**REQUIRED ACTION**
Copy out the lines of the records starting at the one containing "Rank the categories" and ending at the one containing "Reading left to", with both of those lines included. Leave the pictures out.

**RECORDS SHOWN**

- - -

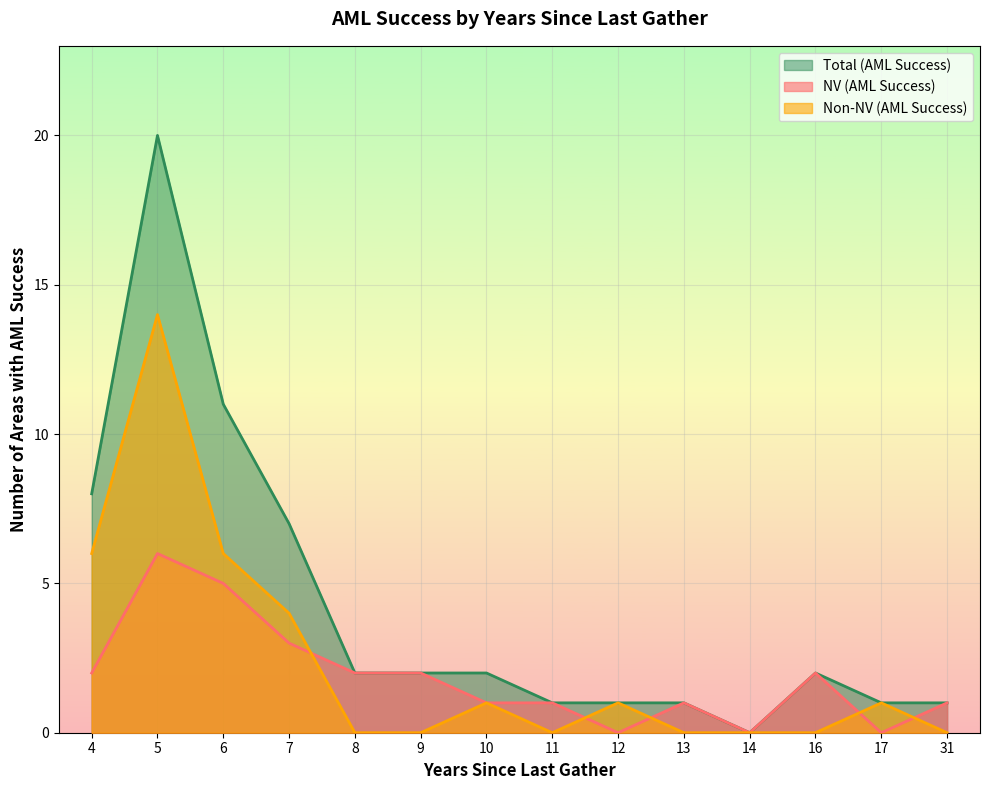

Where is the first local maximum for NV (AML Success)?

5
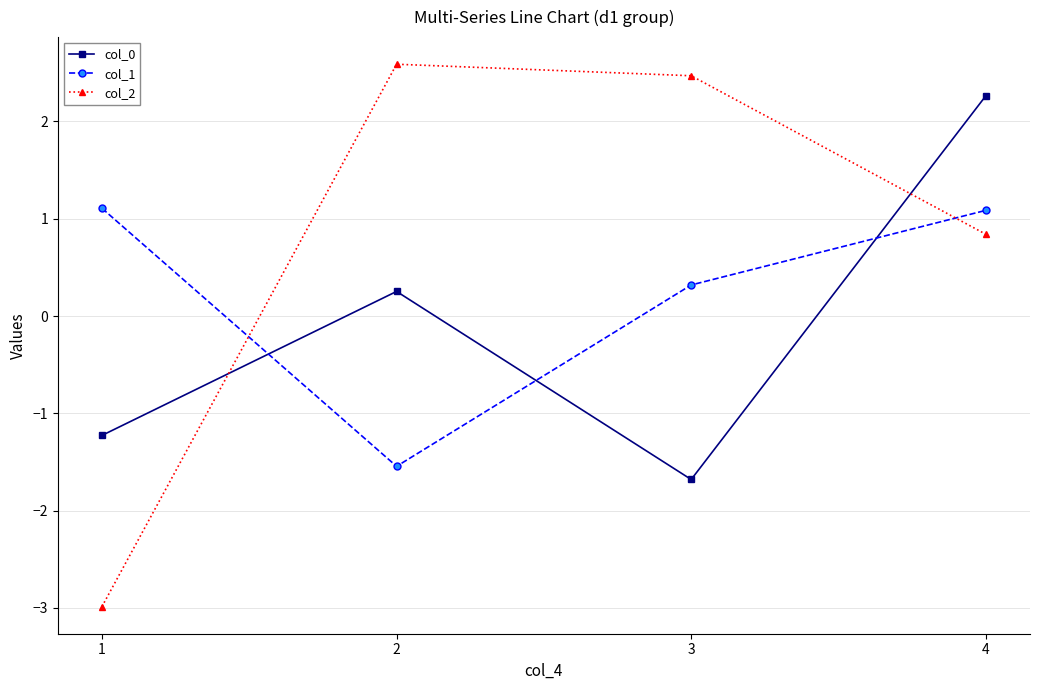

How many negative values does the col_0 series have?

2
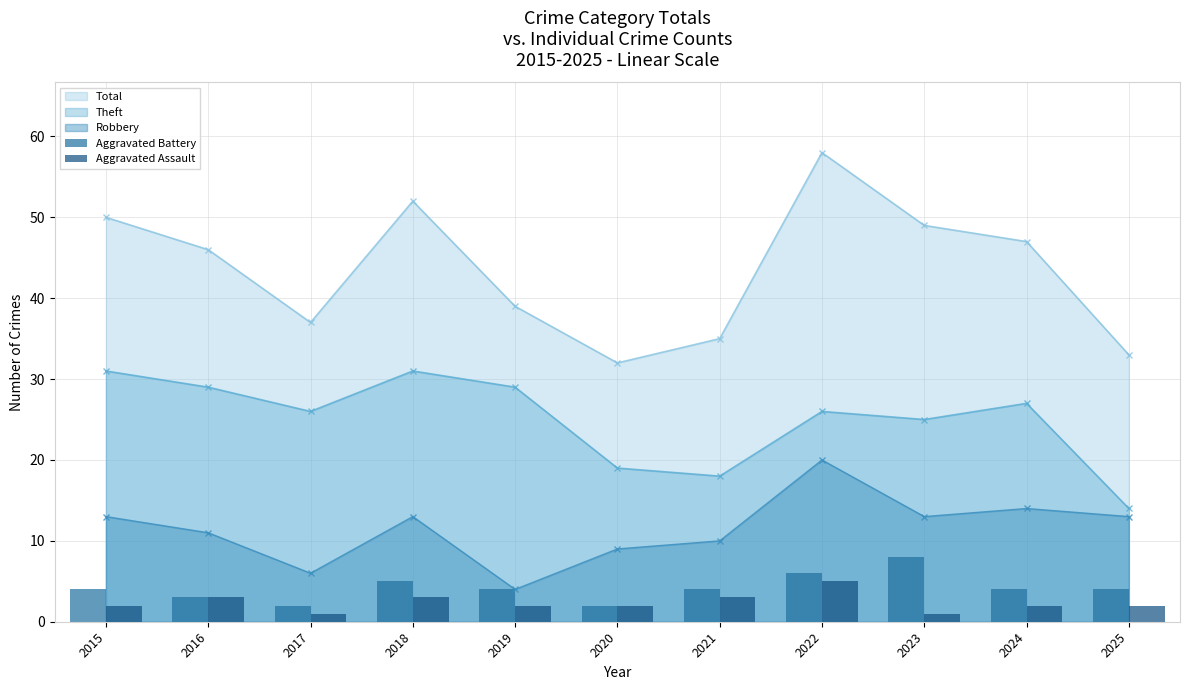

At which category does Robbery reach its first local peak?

2018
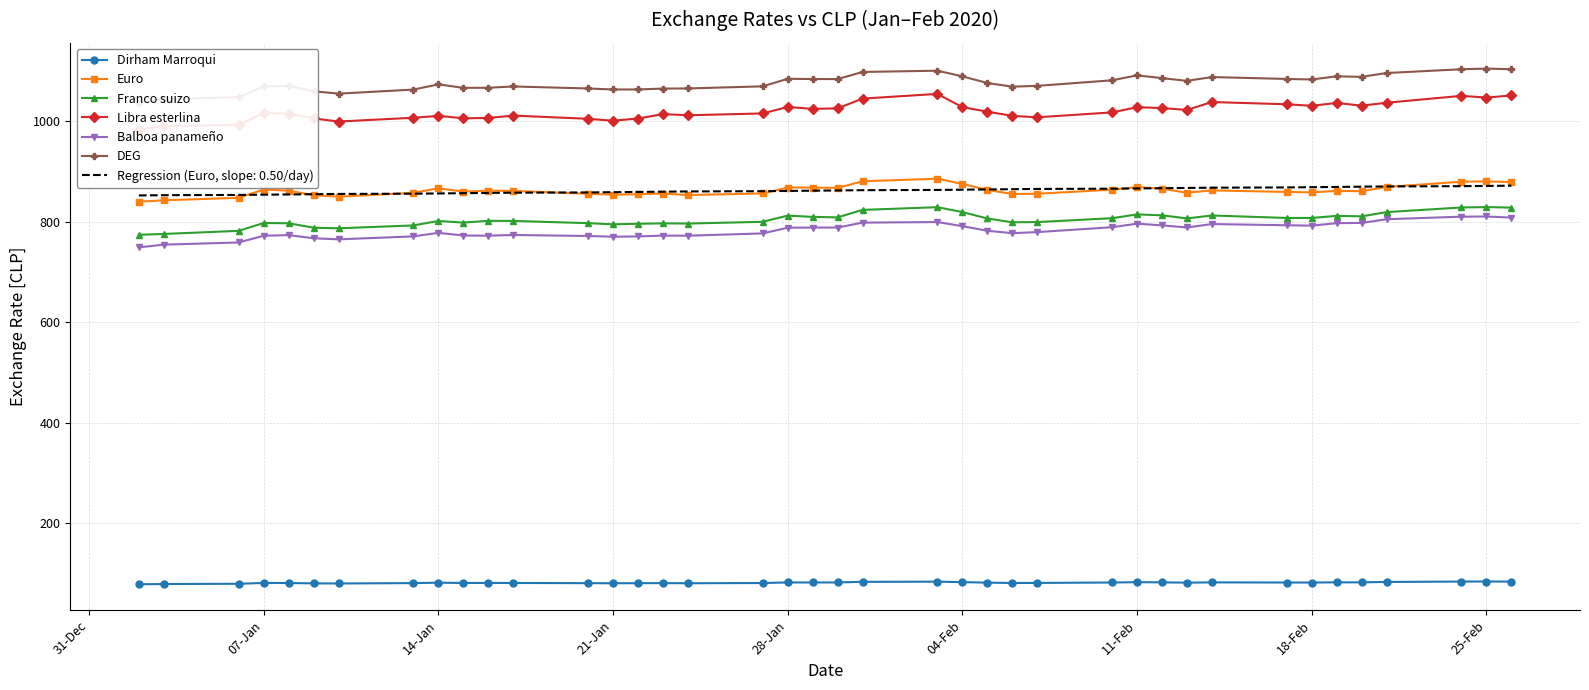

What are all the series names shown in the legend?

Dirham Marroqui, Euro, Franco suizo, Libra esterlina, Balboa panameño, DEG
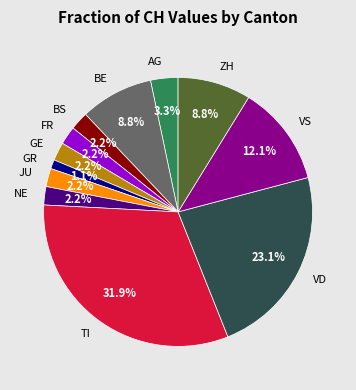

Which slice is the smallest?

GR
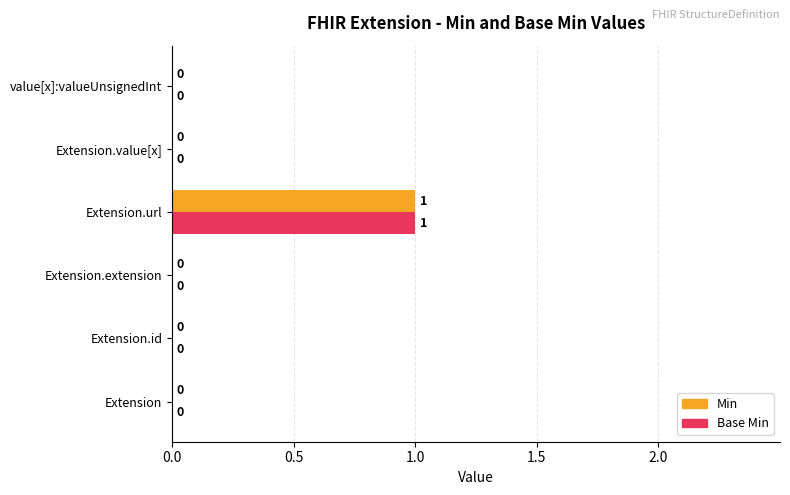

The Base Min series shows 1 at Extension.url. True or false?

True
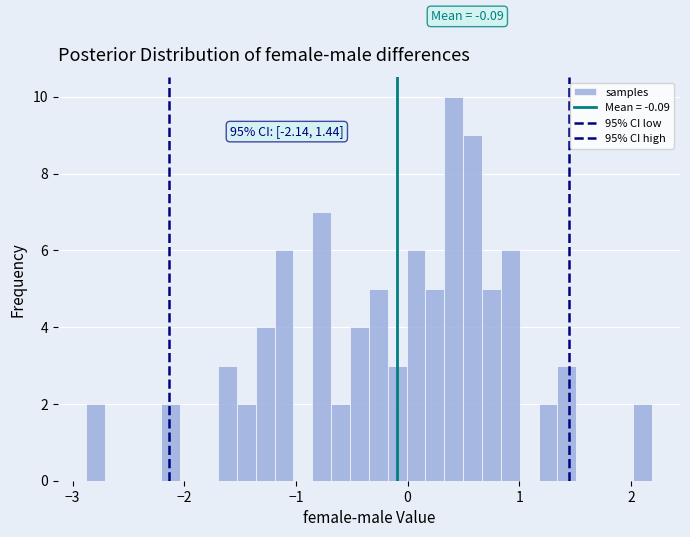

Around what value on the x-axis is the tallest bar? Give the approximate position of its centre, as read against the axis.

0.4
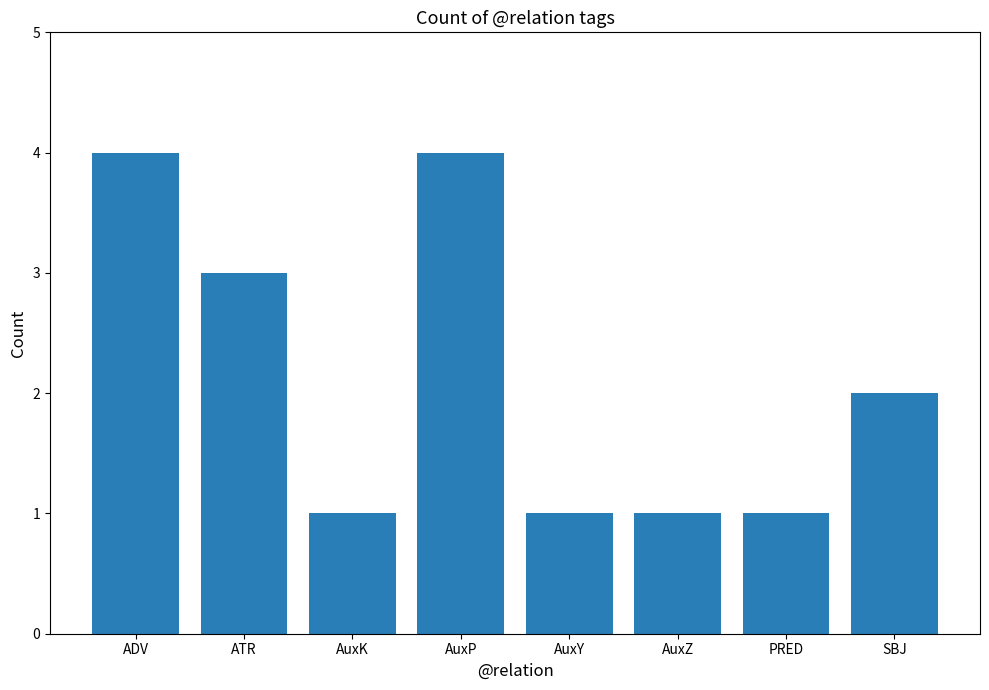

What is the greatest value displayed?

4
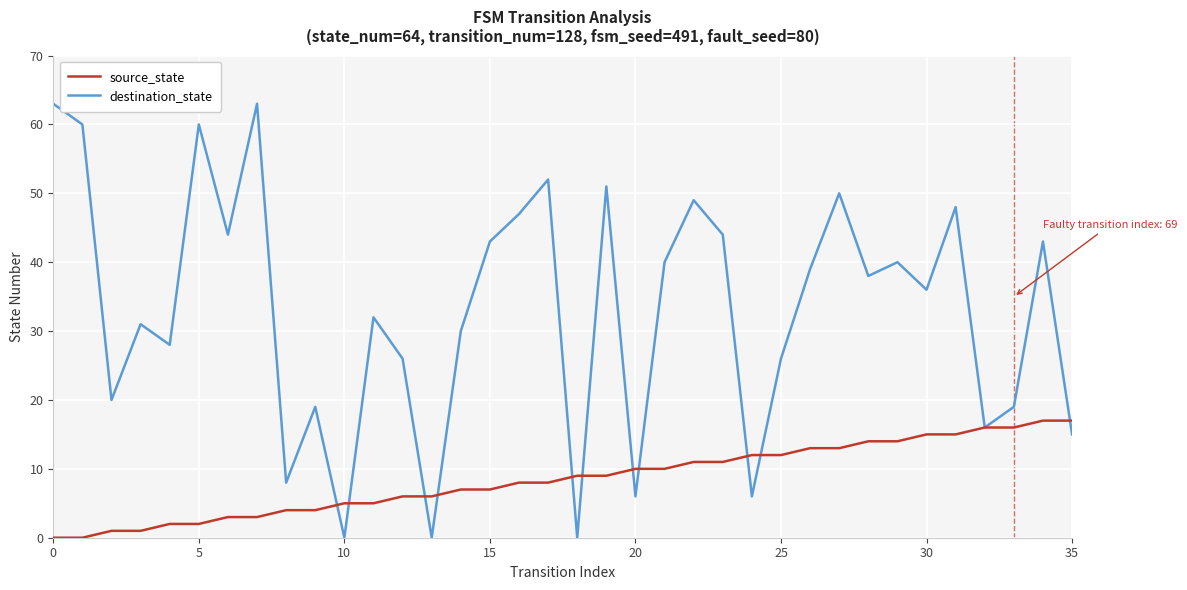

Which series has the largest range (max minus min)?

destination_state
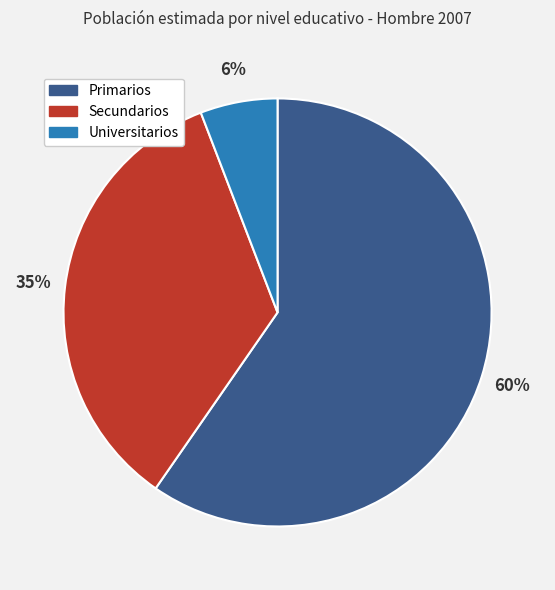

Rank the categories by value from lowest to highest.

Universitarios, Secundarios, Primarios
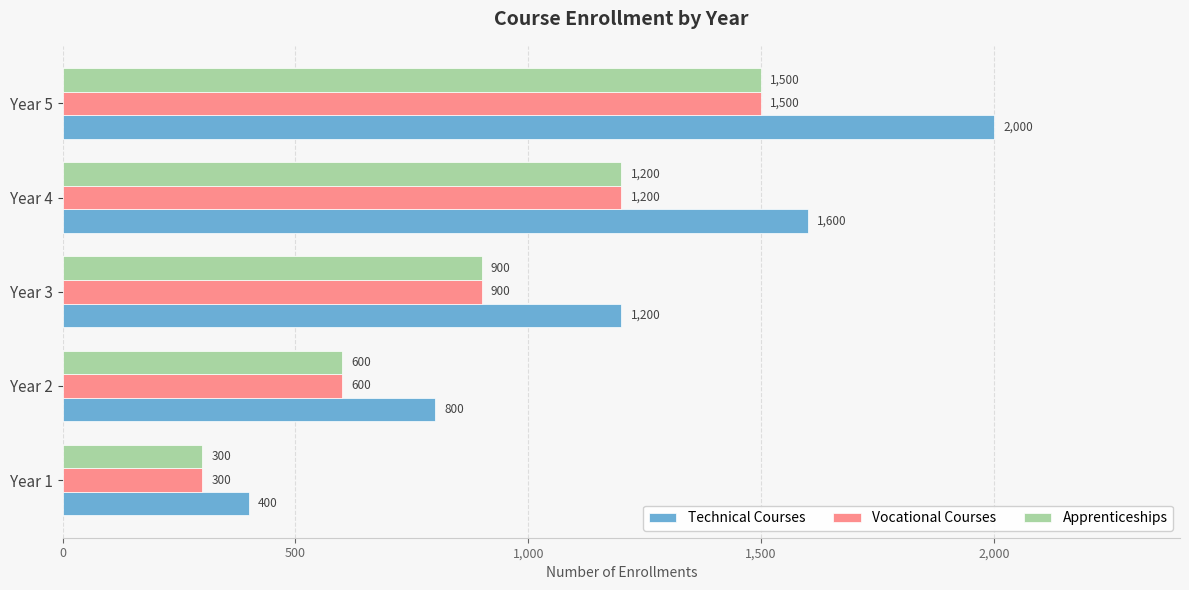

Count the Vocational Courses values in the range 600 to 1200.

3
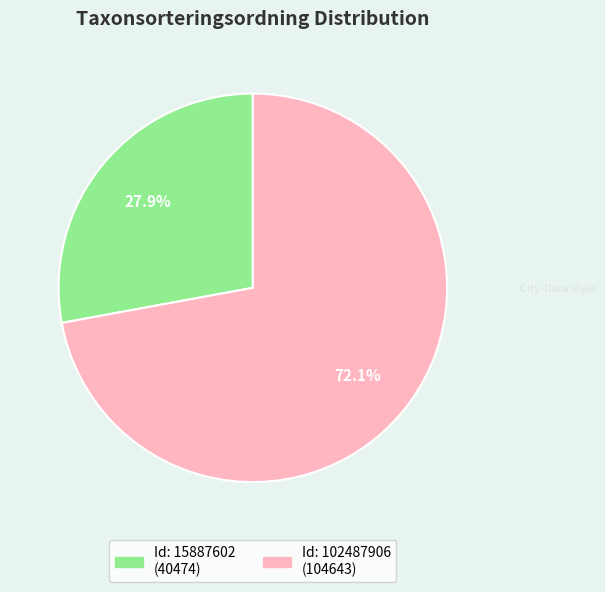

How many slices are in this pie chart?

2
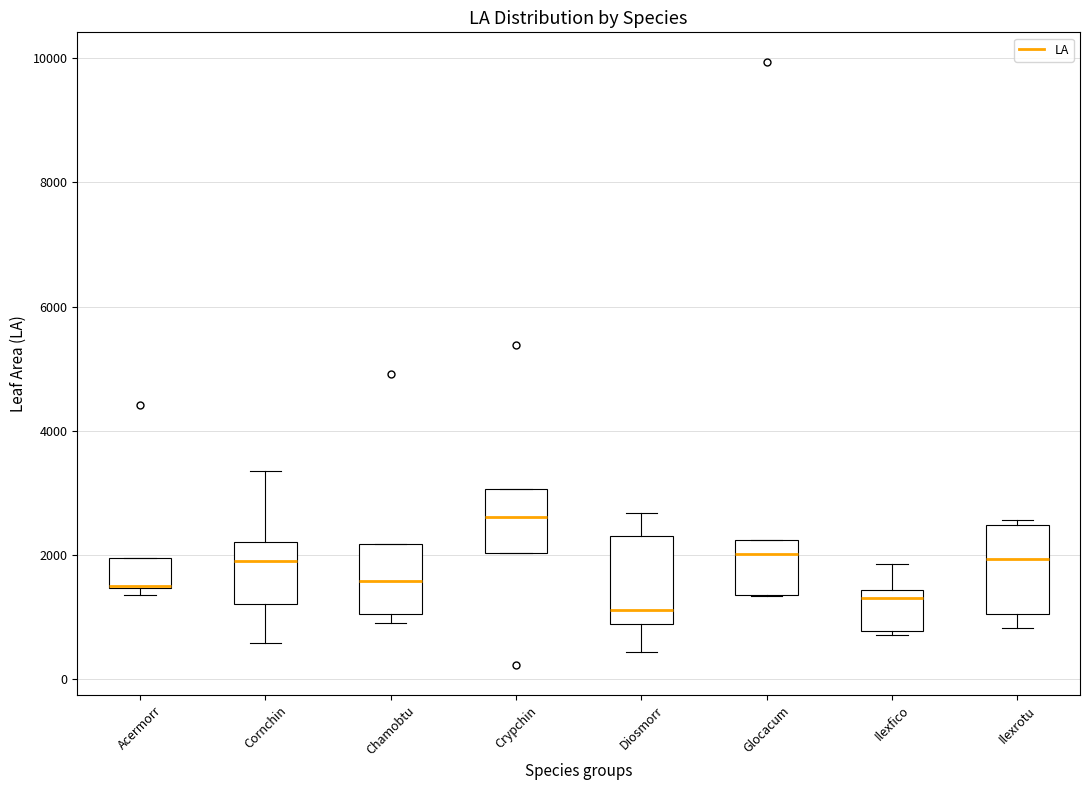

Reading left to right, transcribe this box plot: for each box, give where its median line is, the range the box spans, and where its two whiskers end, as read against the y-axis. The values are not printed on the chart, so give them approximately, as read against the axis.

Acermorr: median 1600 (drawn on the box's lower edge), box 1400 to 2000, whiskers 1400 (just below the box's lower edge) to 2000
Cornchin: median 2000, box 1200 to 2200, whiskers 600 to 3400
Chamobtu: median 1600, box 1000 to 2200, whiskers 1000 (just below the box's lower edge) to 2200
Crypchin: median 2600, box 2000 to 3000, whiskers 2000 to 3000
Diosmorr: median 1200, box 800 to 2400, whiskers 400 to 2600
Glocacum: median 2000, box 1400 to 2200, whiskers 1400 to 2200
Ilexfico: median 1400 (just below the box's upper edge), box 800 to 1400, whiskers 800 (just below the box's lower edge) to 1800
Ilexrotu: median 2000, box 1000 to 2400, whiskers 800 to 2600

- - -

**WRITTEN REPLY**
Rank the categories by value from lowest to highest.

Universitarios, Secundarios, Primarios

Count the Vocational Courses values in the range 600 to 1200.

3

How many slices are in this pie chart?

2

Reading left to right, transcribe this box plot: for each box, give where its median line is, the range the box spans, and where its two whiskers end, as read against the y-axis. The values are not printed on the chart, so give them approximately, as read against the axis.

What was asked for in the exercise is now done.